Les entrepreneurs doivent se forger un caractère et un état d’esprit qui leur permettent de renforcer leur résistance au stress.

Décider facilement et rapidement

Sous l’emprise du biais de disponibilité, un chef d’entreprise aura tendance à prendre des décisions basées sur des associations d’idées qui lui viennent facilement et immédiatement à l’esprit. Au lieu d’avoir une vision exhaustive de la situation, nous avons tendance à prendre des décisions sur base d’une seule partie des informations disponibles et utiles pour bien décider.

Ce biais est généralement associé à un excès de confiance à l’égard de la validité de son propre jugement et de ses compétences. Il pousse l’entrepreneur à attribuer rétrospectivement et d’une manière causale erronée le résultat d’un événement à sa seule intervention.

Ce système de pensée peut sembler dangereux, mais il présente un avantage majeur : il permet à un chef d’entreprise sous pression et qui doit agir vite sur de multiples tableaux de prendre rapidement des décisions sans se noyer dans une surabondance d’informations.

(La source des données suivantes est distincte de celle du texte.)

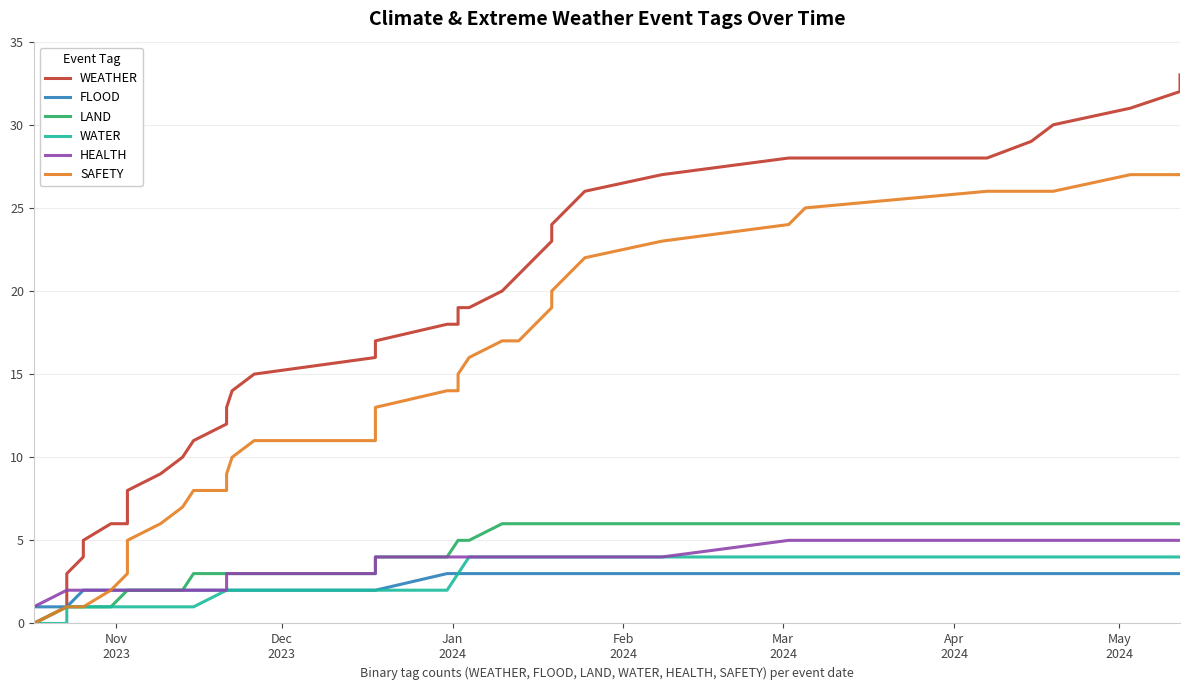

How many values in the SAFETY series are below 14?

20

Le cas individuel comme leitmotiv

Le biais de représentativité décrit la tendance générale à faire d’un cas particulier une généralité. Par exemple, un futur entrepreneur tente de convaincre sa famille de la légitimité de son projet en lui présentant uniquement des success stories d’autres entreprises. De ces exemples qui sont des cas particuliers, il tire la croyance qu’il va lui aussi réussir. Ce faisant, il oublie que ces réussites surmédiatisées sont extrêmement rares par rapport aux nombreuses aventures entrepreneuriales qui finissent mal. Pour rappel, 80 % des entreprises font faillite au cours des 18 mois suivant leur création.

Dans le cadre du biais de représentativité, l’illusion de contrôle joue également un rôle important : l’entrepreneur en herbe sous-estime souvent largement la part de chance nécessaire pour réussir et surestime ses propres compétences.

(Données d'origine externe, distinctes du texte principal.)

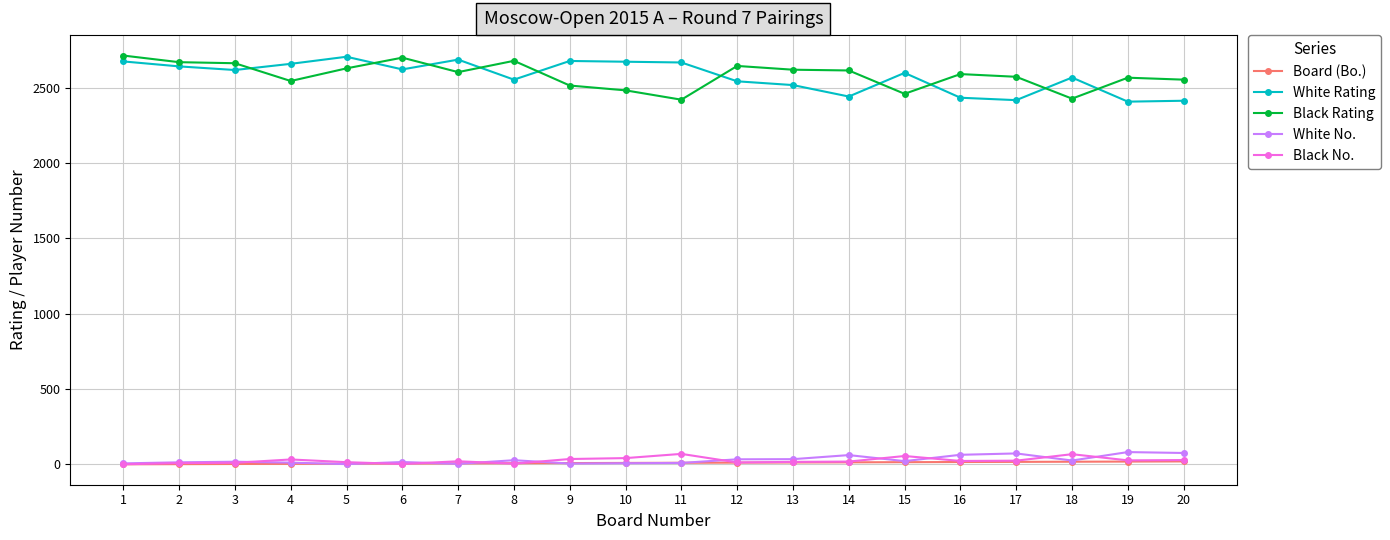

What is the value of the Black Rating point at the 13th from the left?

2620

Amortir les chocs émotionnels

Si l’on n’aborde que superficiellement les biais cognitifs, ils semblent inévitablement négatifs. Certaines études révèlent toutefois que, comme nous l’avons déjà mentionné, il faut être fortement influencé par ceux-ci pour oser créer une entreprise et réussir cette aventure sur le long terme.

La création d’une entreprise est une aventure risquée qui apporte son lot d’émotions fortes. Vouloir systématiquement en rationaliser les étapes n’a pas toujours de sens. Parfois, il faut être capable de foncer.

Il faut trouver la bonne dose d’instinct.

Pour surmonter ces montagnes russes, les entrepreneurs ont besoin de se forger un caractère et un état d’esprit qui leur permettent de renforcer leur résistance au stress, d’asseoir leur conviction et de ne pas éroder leur optimisme. À cet égard, ces biais cognitifs sont bien utiles. Après tout, ce sont ces instincts humains qui ont permis à nos ancêtres et qui nous permettent de survivre aux dangers. Nous devons toutefois éviter de les surestimer.

Un conseil avant de finir : pour rester lucide et progresser, il faut savoir s’entourer de personnes de confiance et écouter ces avis externes, sans pour autant les laisser altérer votre volonté d’aller de l’avant, y compris lorsque certaines décisions sont risquées.